The dining-room table had been decorated for Christmas, and the two chairs at the far end of the twelve-seater table were pulled back for my father and me. A small candle burned at our end of the table between salt and pepper shakers in the shape of Christmas trees. My father had bought those for my mother at a Bavarian town in Germany one year.

We weren’t sitting down for long when one of the kitchen staff came out with red wine. I sat quietly while it was poured, and my father swirled and sipped, gave his nod of approval, and sat back while the house employee filled our glasses.

“It’s been a long time since we sat down to a meal like this just the two of us,” my father said.

“It has,” I agreed. “At least a couple of months, right?”

“Two months indeed.”

“We should be better about that.”

He lifted his wine glass. “To many more family dinners.”

I tapped my glass to his. “To many more.”

He drank and watched me over the rim. His hazel eyes, so similar to mine but with gray lashes, studied me, and I sat up a little straighter and forced myself to smile. My old man always had a way of reading me like he was reading the pages of a book.

“The fundraiser gala went well,” I said.

“Better than any other year.”

A quiet moment stretched between us.

Finally, he asked, “Is everything okay, son? You seem unlike yourself.”

“Everything is fine, Dad.”

“You know, sometimes I’m content to let you lie to me. You’re a grown man now. You don’t owe me answers to all my prying questions. But,” he added, “sometimes I also feel like I need to push. This is one of those times. So, I’ll ask you again, is everything okay?”
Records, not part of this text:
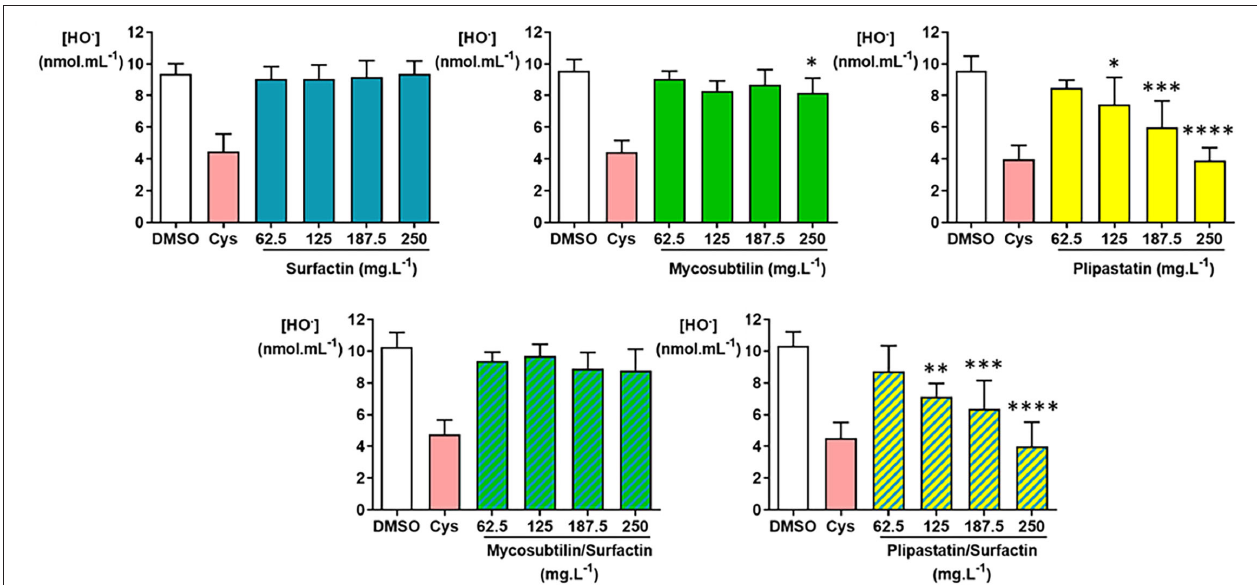
FIGURE 5 | Inhibition of the hydroxyl radical (HO . ) by the lipopeptides (surfactin, mycosubtilin, plipastatin, mixture of mycosubtilin/surfactin, and mixture of plipastatin/surfactin) in a cell-free model. The effects on HO . of lipopeptides tested at concentrations between 62.5 and 250mg.L − 1 (for the mixture, the indicated concentrations correspond to the concentration of each of the two lipopeptides) were compared to those of the DMSO-negative control. The positive control for HO . inhibition was cysteine (Cys) tested at 0.3 mmol.L − 1 . Statistical analysis of the data was performed with 6 independent experiments using ANOVA (overall Fisher’s test at the p = 0.05 level and Tukey’s multiple a posteriori comparison test) for mycosubtilin, plipastatin, mycosubtilin/surfactin, and plipastatin/surfactin and using the Kruskal-Wallis test (Dunn’s multiple a posteriori comparison test) for surfactin, with the GraphPad Prism software, * p < 0.05, ** p < 0.01, *** p < 0.001, **** p < 0.0001. Results are presented as a bar graph (means ±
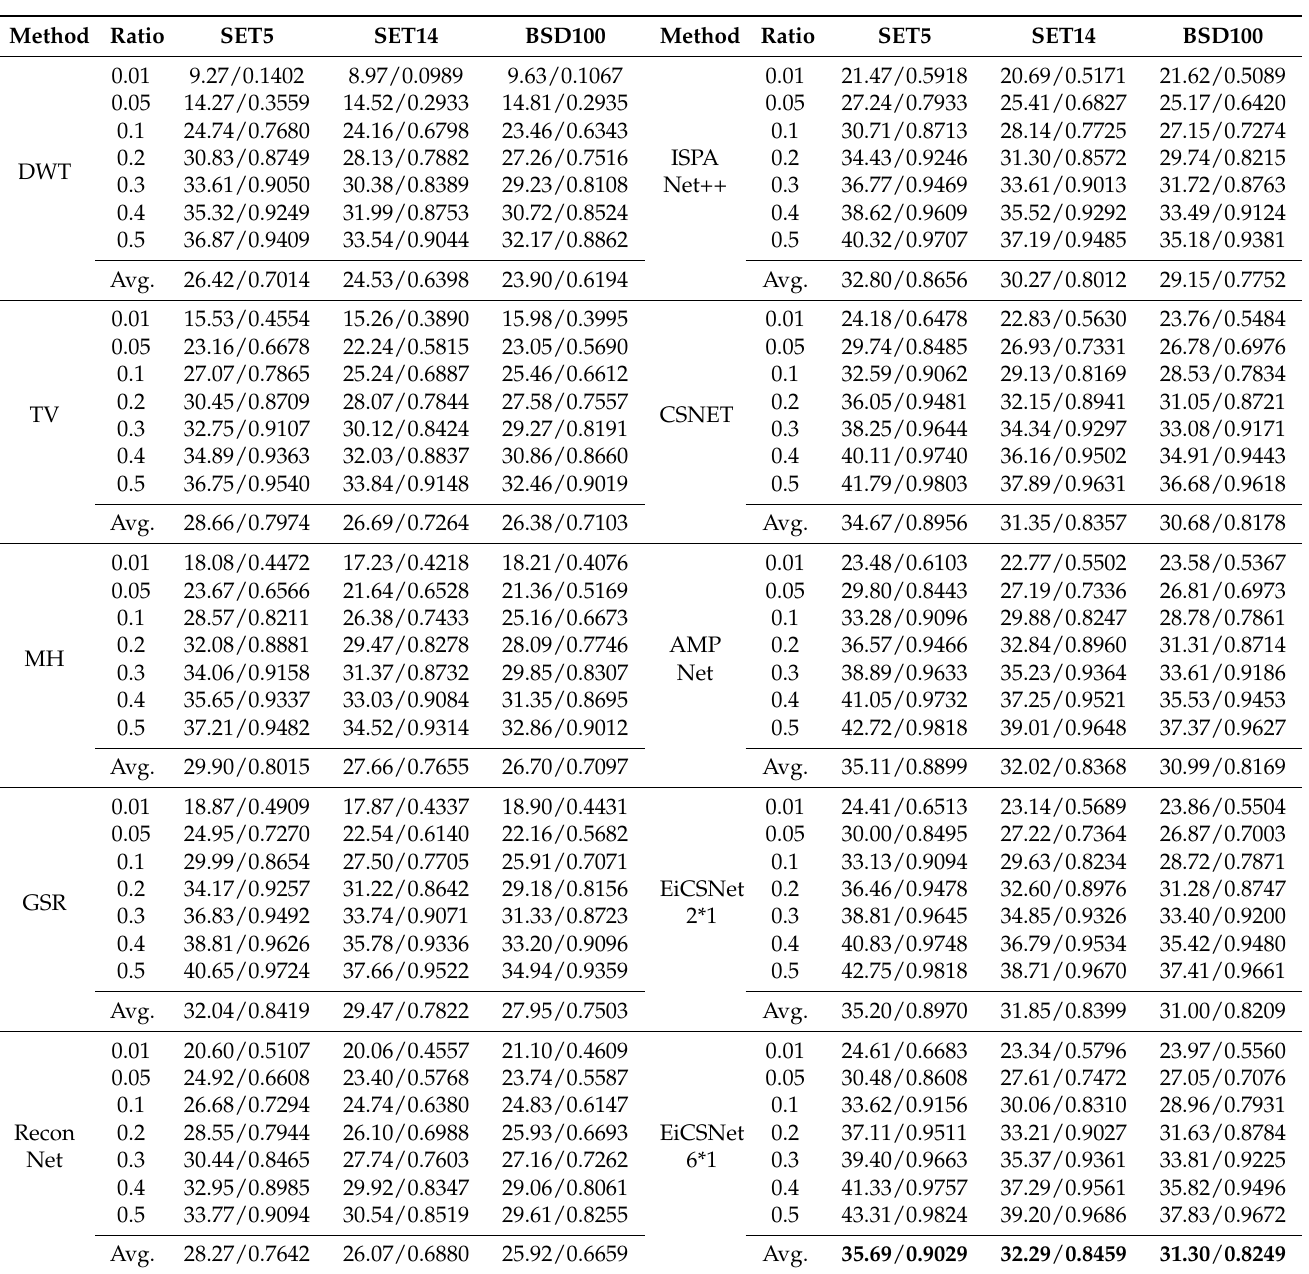
Table 4. The performance results from the different methods. All methods were tested with the three testing datasets and the seven sampling ratios. The indicators are shown in PSNR/SSIM format. The best indicators are marked in bold for each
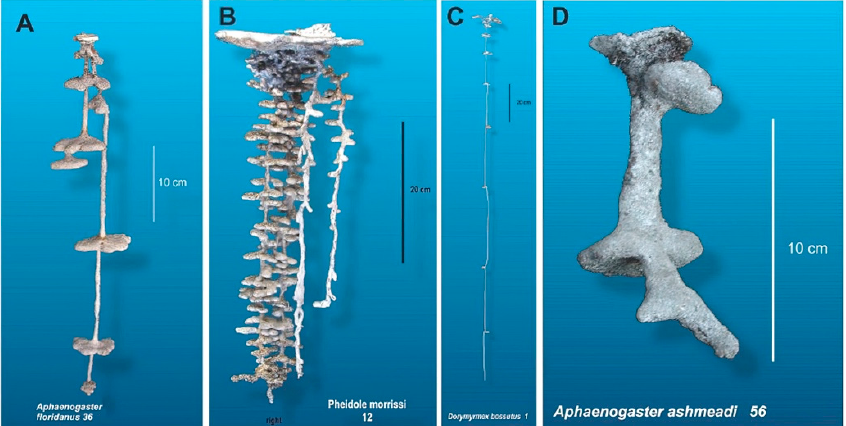
Figure 2. Examples of casts made of different materials. ( A ) Aphaenogaster floridana, dental plaster; ( B ) Pheidole morrisi, aluminium; ( C ) Dorymyrmex bossutus, zinc; ( D ) Aphaenogaster ashmeadi, paraffin wax.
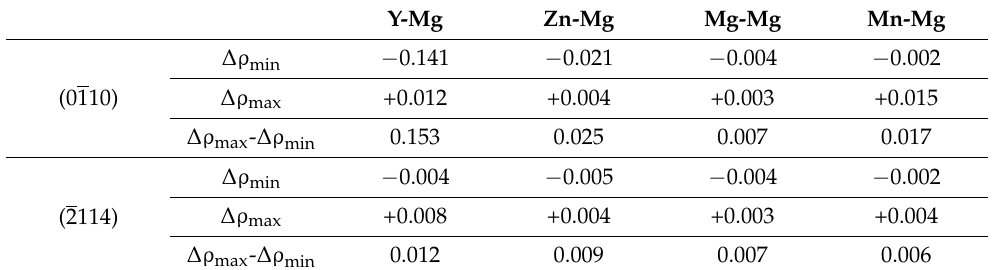
Table 1. The variation of charge density redistribution ( e /Å 3 ) upon formation of X–Mg (X = Y, Zn, Mg, and Mn) bonds in the (0 1  10) and ( 2  114) planes at the ( 2  114) twin boundary in Mg (see Figure 2).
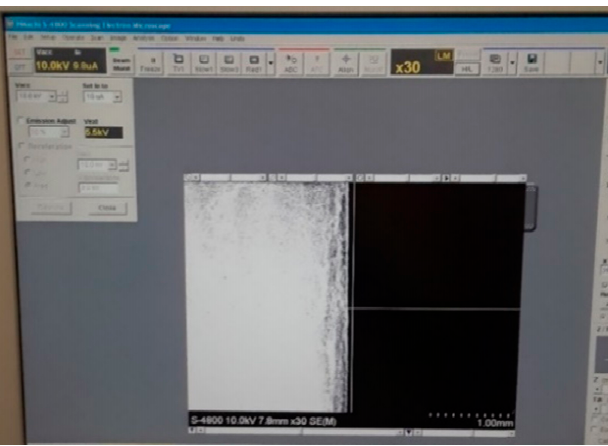
Figure 17. The fiber direction side of mat is in coincidence with the vertical axis of the SEM device.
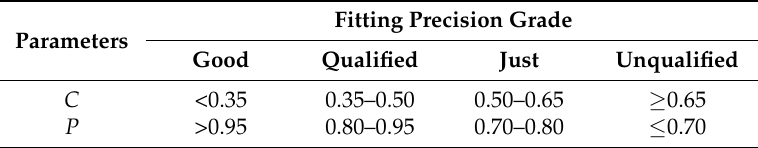
Table 1. Reference for the fitting precision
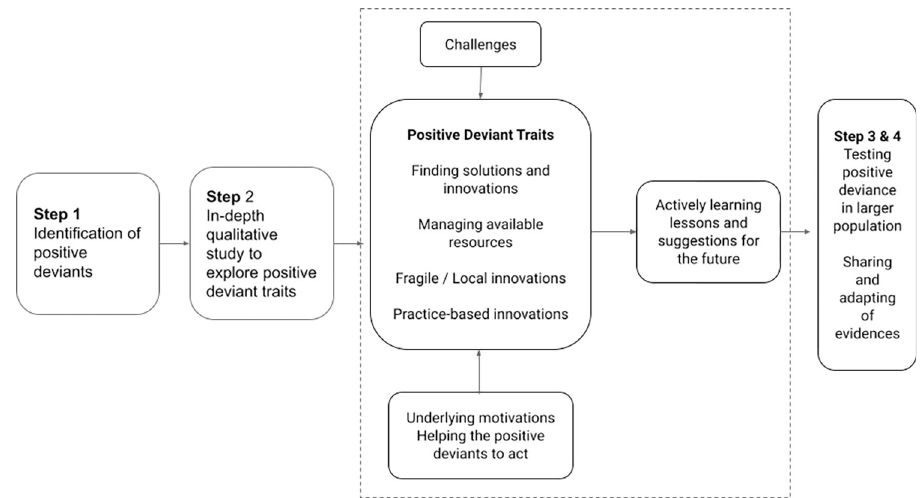
Fig 1. The flow of the study based on the steps of the positive deviance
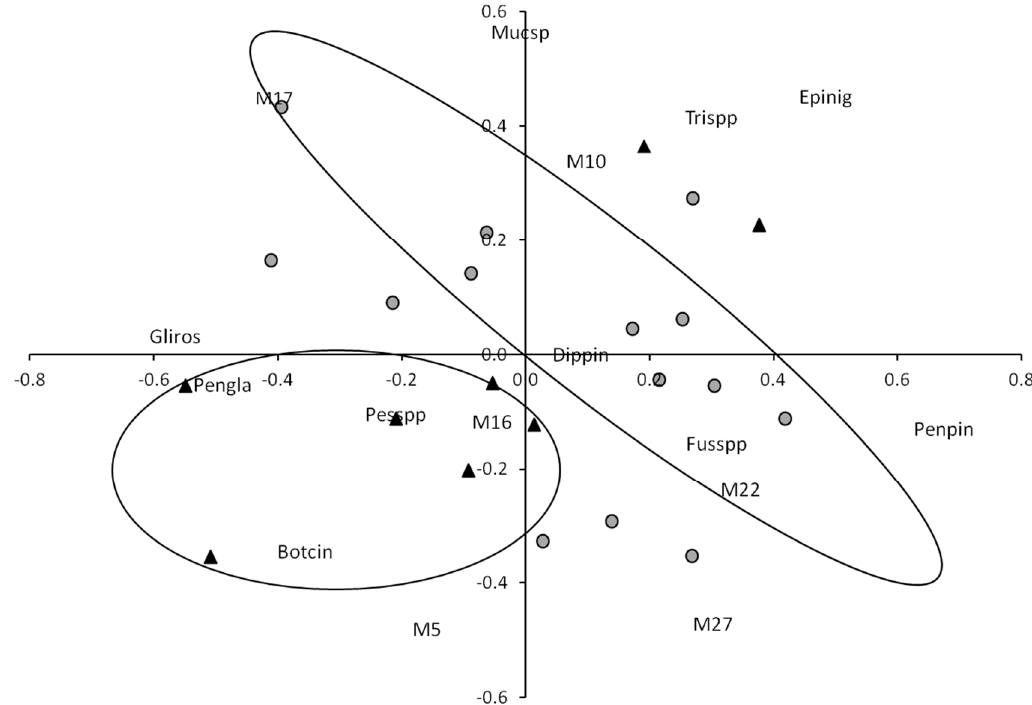
Figure 2. Multivariate analysis for fitting seasonal variables to NMDS ordination plots. Fungal species (Mucsp = Mucor sp., Epinig = E. nigrum , Trispp = Trichoderma spp., Gliros = G. roseum , Dippin = D. sapinea , Pengla = P. glabrum , Pesspp = Pestalotiopsis spp., Fusspp = Fusarium spp., Penpin = P. pini , Botcin = B. cinerea ) correspond to those isolated from the galleries in the shoots. Symbols represent the sites ( = plots sampled during autumn, = plots sampled during summer).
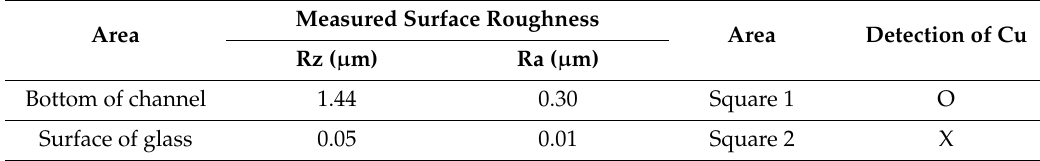
Table 3. Surface roughness and detection of Cu for each area of glass analyzed.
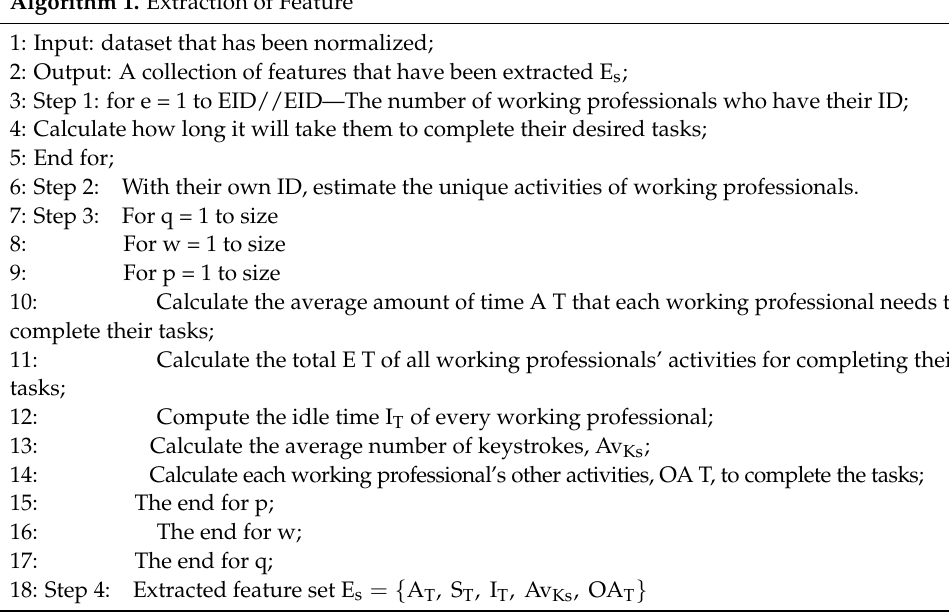
Algorithm 1. Extraction of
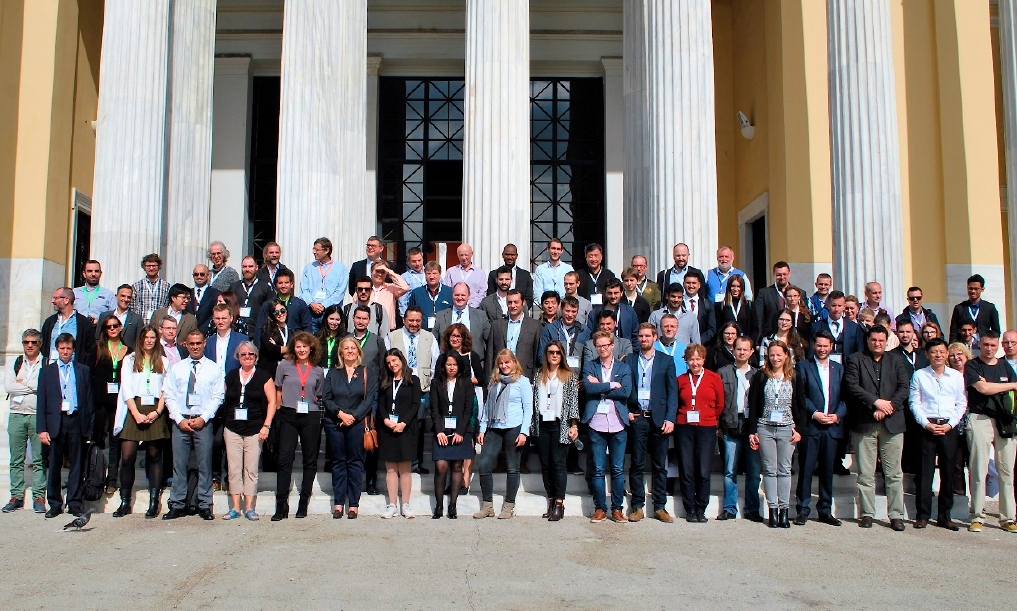
Figure 1. Participants of the 3D Cadastres workshop in Athens 2016.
We were too similar for me to be able to slip anything past him.

I stared at my wine glass. “I’m fine, Dad. It’s nothing I can’t handle.”

He continued watching me like he didn’t believe me, but he let the matter go. “Very well. On that note, I’d like to talk to you about something important.”

I shifted in my chair and made myself more comfortable. My mind danced all over the place, wondering where this was going, and I hoped it wasn’t about the video of Armie and me at the club. “Yes?”